Clinicians and researchers at the University of Maryland School of Medicine, the UMD Institute for Health Computing and the VA Maryland Healthcare System are concerned that large language models that summarize clinical data could meet the U.S. Food and Drug Administration’s device exemption criteria ( FDA) and could cause harm to the patient. .
WHY IT MATTERS
Artificial intelligence that summarizes clinical notes, medications and other patient data without FDA oversight will soon reach patients, doctors and researchers say in a new point of view published Monday on the JAMA Network.
Although the FDA has interpreted clinical decision support software involved in “time-critical” decision making as a regulated device function — which the authors said could potentially include LLM generation of a clinical summary — the authors analyzed the FDA’s final guidance on clinical decision support software. .
Published about two months before ChatGPT’s release, the researchers said the guidelines “provide an unintended ‘roadmap’ for how LLMs can circumvent FDA regulations.”
Generative AI will change everyday clinical tasks. It has received a lot of attention for its promise to reduce physician and nurse burnout and improve healthcare operational efficiency, but LLMs that summarize clinical notes, medications, and other forms of patient data ‘could exert important and unpredictable effects on physicians’ decision-making. make,” the researchers said.
They ran tests using ChatGPT and anonymized patient record data, and examined the summary results, concluding that the results raise questions beyond “accuracy.”
“In the clinical context, sycophantic summaries could accentuate or otherwise emphasize facts that align with physicians’ pre-existing suspicions, risking introducing a confirmation bias that could increase diagnostic errors,” they said.
“For example, when asked to summarize previous admissions for a hypothetical patient, the summaries varied in clinically meaningful ways depending on whether there was concern about myocardial infarction or pneumonia.”
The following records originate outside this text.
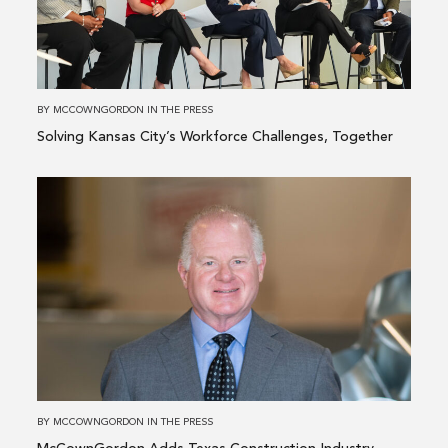
City’s
Workforce
Challenges,
Together
BY
MCCOWNGORDON
IN
THE PRESS
Solving Kansas City’s Workforce Challenges, Together
Read
more
about
McCownGordon
Adds
Texas
Construction
Industry
Veteran
to
BY
MCCOWNGORDON
IN
THE PRESS
Board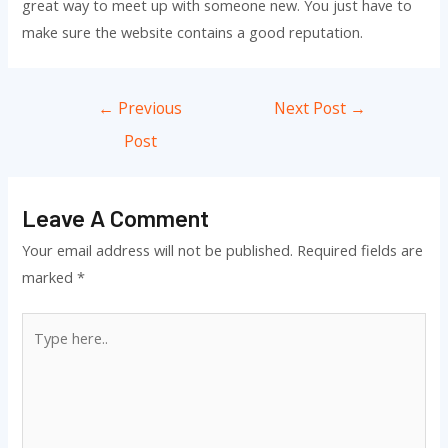
great way to meet up with someone new. You just have to
make sure the website contains a good reputation.
Post
←
Previous
Next Post
→
navigation
Post
Leave A Comment
Your email address will not be published.
Required fields are
marked
*
Type
here..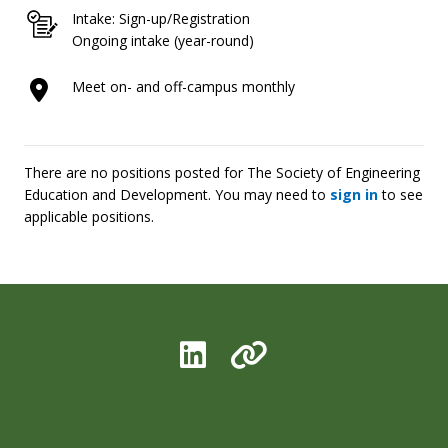
Intake: Sign-up/Registration
Ongoing intake (year-round)
Meet on- and off-campus monthly
There are no positions posted for The Society of Engineering
Education and Development. You may need to
sign in
to see
applicable positions.
LinkedIn
Organization L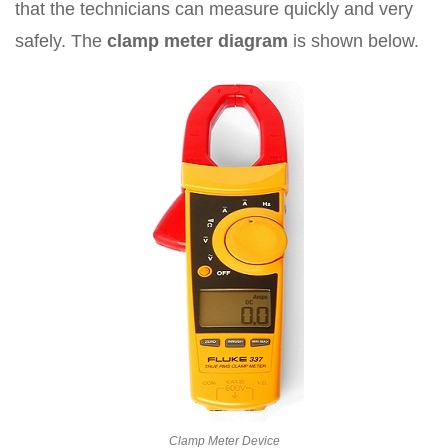
that the technicians can measure quickly and very
safely. The
clamp meter diagram
is shown below.
Clamp Meter Device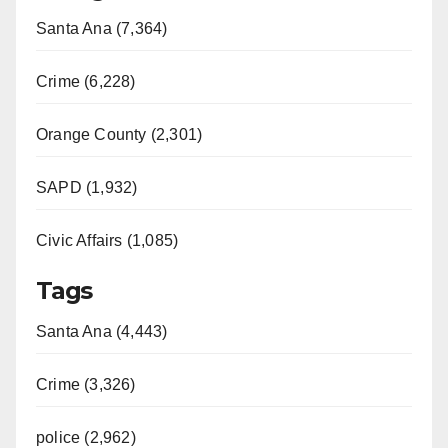
Santa Ana (7,364)
Crime (6,228)
Orange County (2,301)
SAPD (1,932)
Civic Affairs (1,085)
Tags
Santa Ana (4,443)
Crime (3,326)
police (2,962)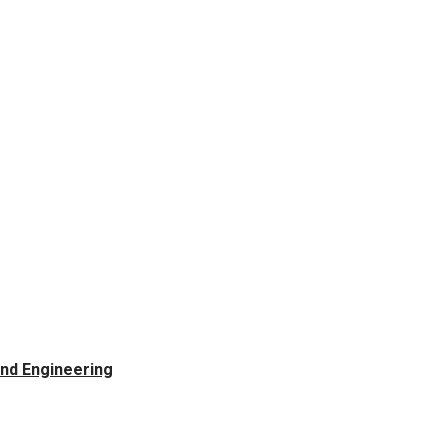
and Engineering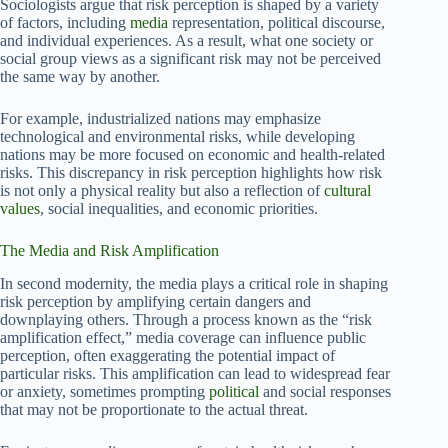
Sociologists argue that risk perception is shaped by a variety
of factors, including
media
representation, political discourse,
and individual experiences. As a result, what one society or
social group views as a significant risk may not be perceived
the same way by another.
For example, industrialized nations may emphasize
technological and environmental risks, while developing
nations may be more focused on economic and health-related
risks. This discrepancy in risk perception highlights how risk
is not only a physical reality but also a reflection of
cultural
values
, social inequalities, and economic priorities.
The Media and Risk Amplification
In second modernity, the media plays a critical role in shaping
risk perception by amplifying certain dangers and
downplaying others. Through a process known as the “risk
amplification effect,” media coverage can influence public
perception, often exaggerating the potential impact of
particular risks. This amplification can lead to widespread fear
or anxiety, sometimes prompting
political
and social responses
that may not be proportionate to the actual threat.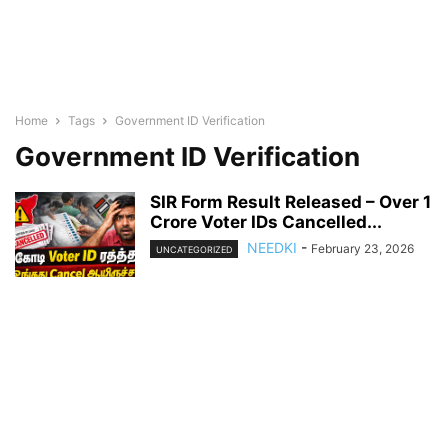
Home
Tags
Government ID Verification
Government ID Verification
SIR Form Result Released – Over 1
Crore Voter IDs Cancelled...
NEEDKI
-
February 23, 2026
UNCATEGORIZED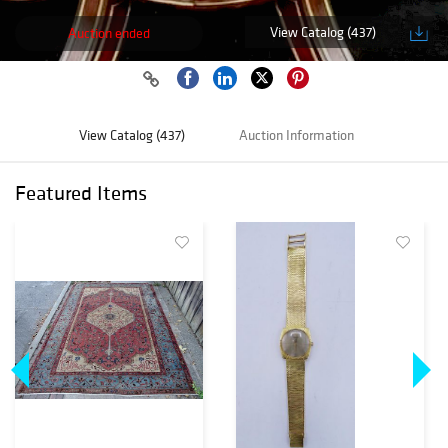
View Catalog (437)
Auction ended
View Catalog (437)
Auction Information
Featured Items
Lead author Katherine Goodman, a legal expert in the UMD School of Medicine Department of Epidemiology and Public Health, studies clinical algorithms and regulations to understand adverse patient effects.
She and her research team said they found the summaries generated by LLM to be highly variable. While they may be designed to prevent outright hallucinations, they can also contain minor errors that have an important clinical impact.
In one example from their study, a chest radiographic report noted “indications of chills and nonproductive cough,” but the LLM summary added “fever.”
“The inclusion of ‘fever,’ although a one-word error, completes a disease scenario that could lead a doctor to a diagnosis of pneumonia and initiation of antibiotics when they might not otherwise have reached that conclusion,” they said she.
However, it is a dystopian danger that typically arises “when LLMs tailor responses to the user’s perceived expectations” and become virtual AI yes-men for physicians.
“Just like the behavior of an enthusiastic personal assistant.”
THE BIG TREND
Others have said that the FDA’s regulatory framework around AI as medical devices could limit innovation.
During a discussion on the practical application of AI in the medical device industry in London in December, Tim Murdoch, head of business development for digital products at the Cambridge Design Partnership, was critical that FDA regulations would rule out genAI innovation.
“The FDA allows AI as a medical device,” he said story By the Medical device network.
“They are still focused on locking down the algorithm. It is not a continuous learning exercise.”
A year ago, the CDS Coalition asked the FDA to withdraw its guidance on supporting clinical decision making and better balance regulatory oversight with the healthcare industry’s need for innovation.
The coalition suggested that the FDA’s final guidance compromised its ability to enforce the law, in a situation it said would lead to harm to public health.
ON THE RECORD
“Large language models that summarize clinical data promise powerful capabilities to streamline the collection of information from the EHR,” the researchers acknowledged in their report. “But by trading in language, they also introduce unique risks that are not clearly covered by existing FDA regulatory safeguards.”
“As summary tools move closer to clinical practice, the transparent development of standards for LLM-generated clinical summaries, combined with pragmatic clinical trials, will be critical to the safe and sensible rollout of these technologies.”
Andrea Fox is editor-in-chief of Healthcare IT News.
Email: afox@himss.org
Healthcare IT News is a HIMSS Media publication.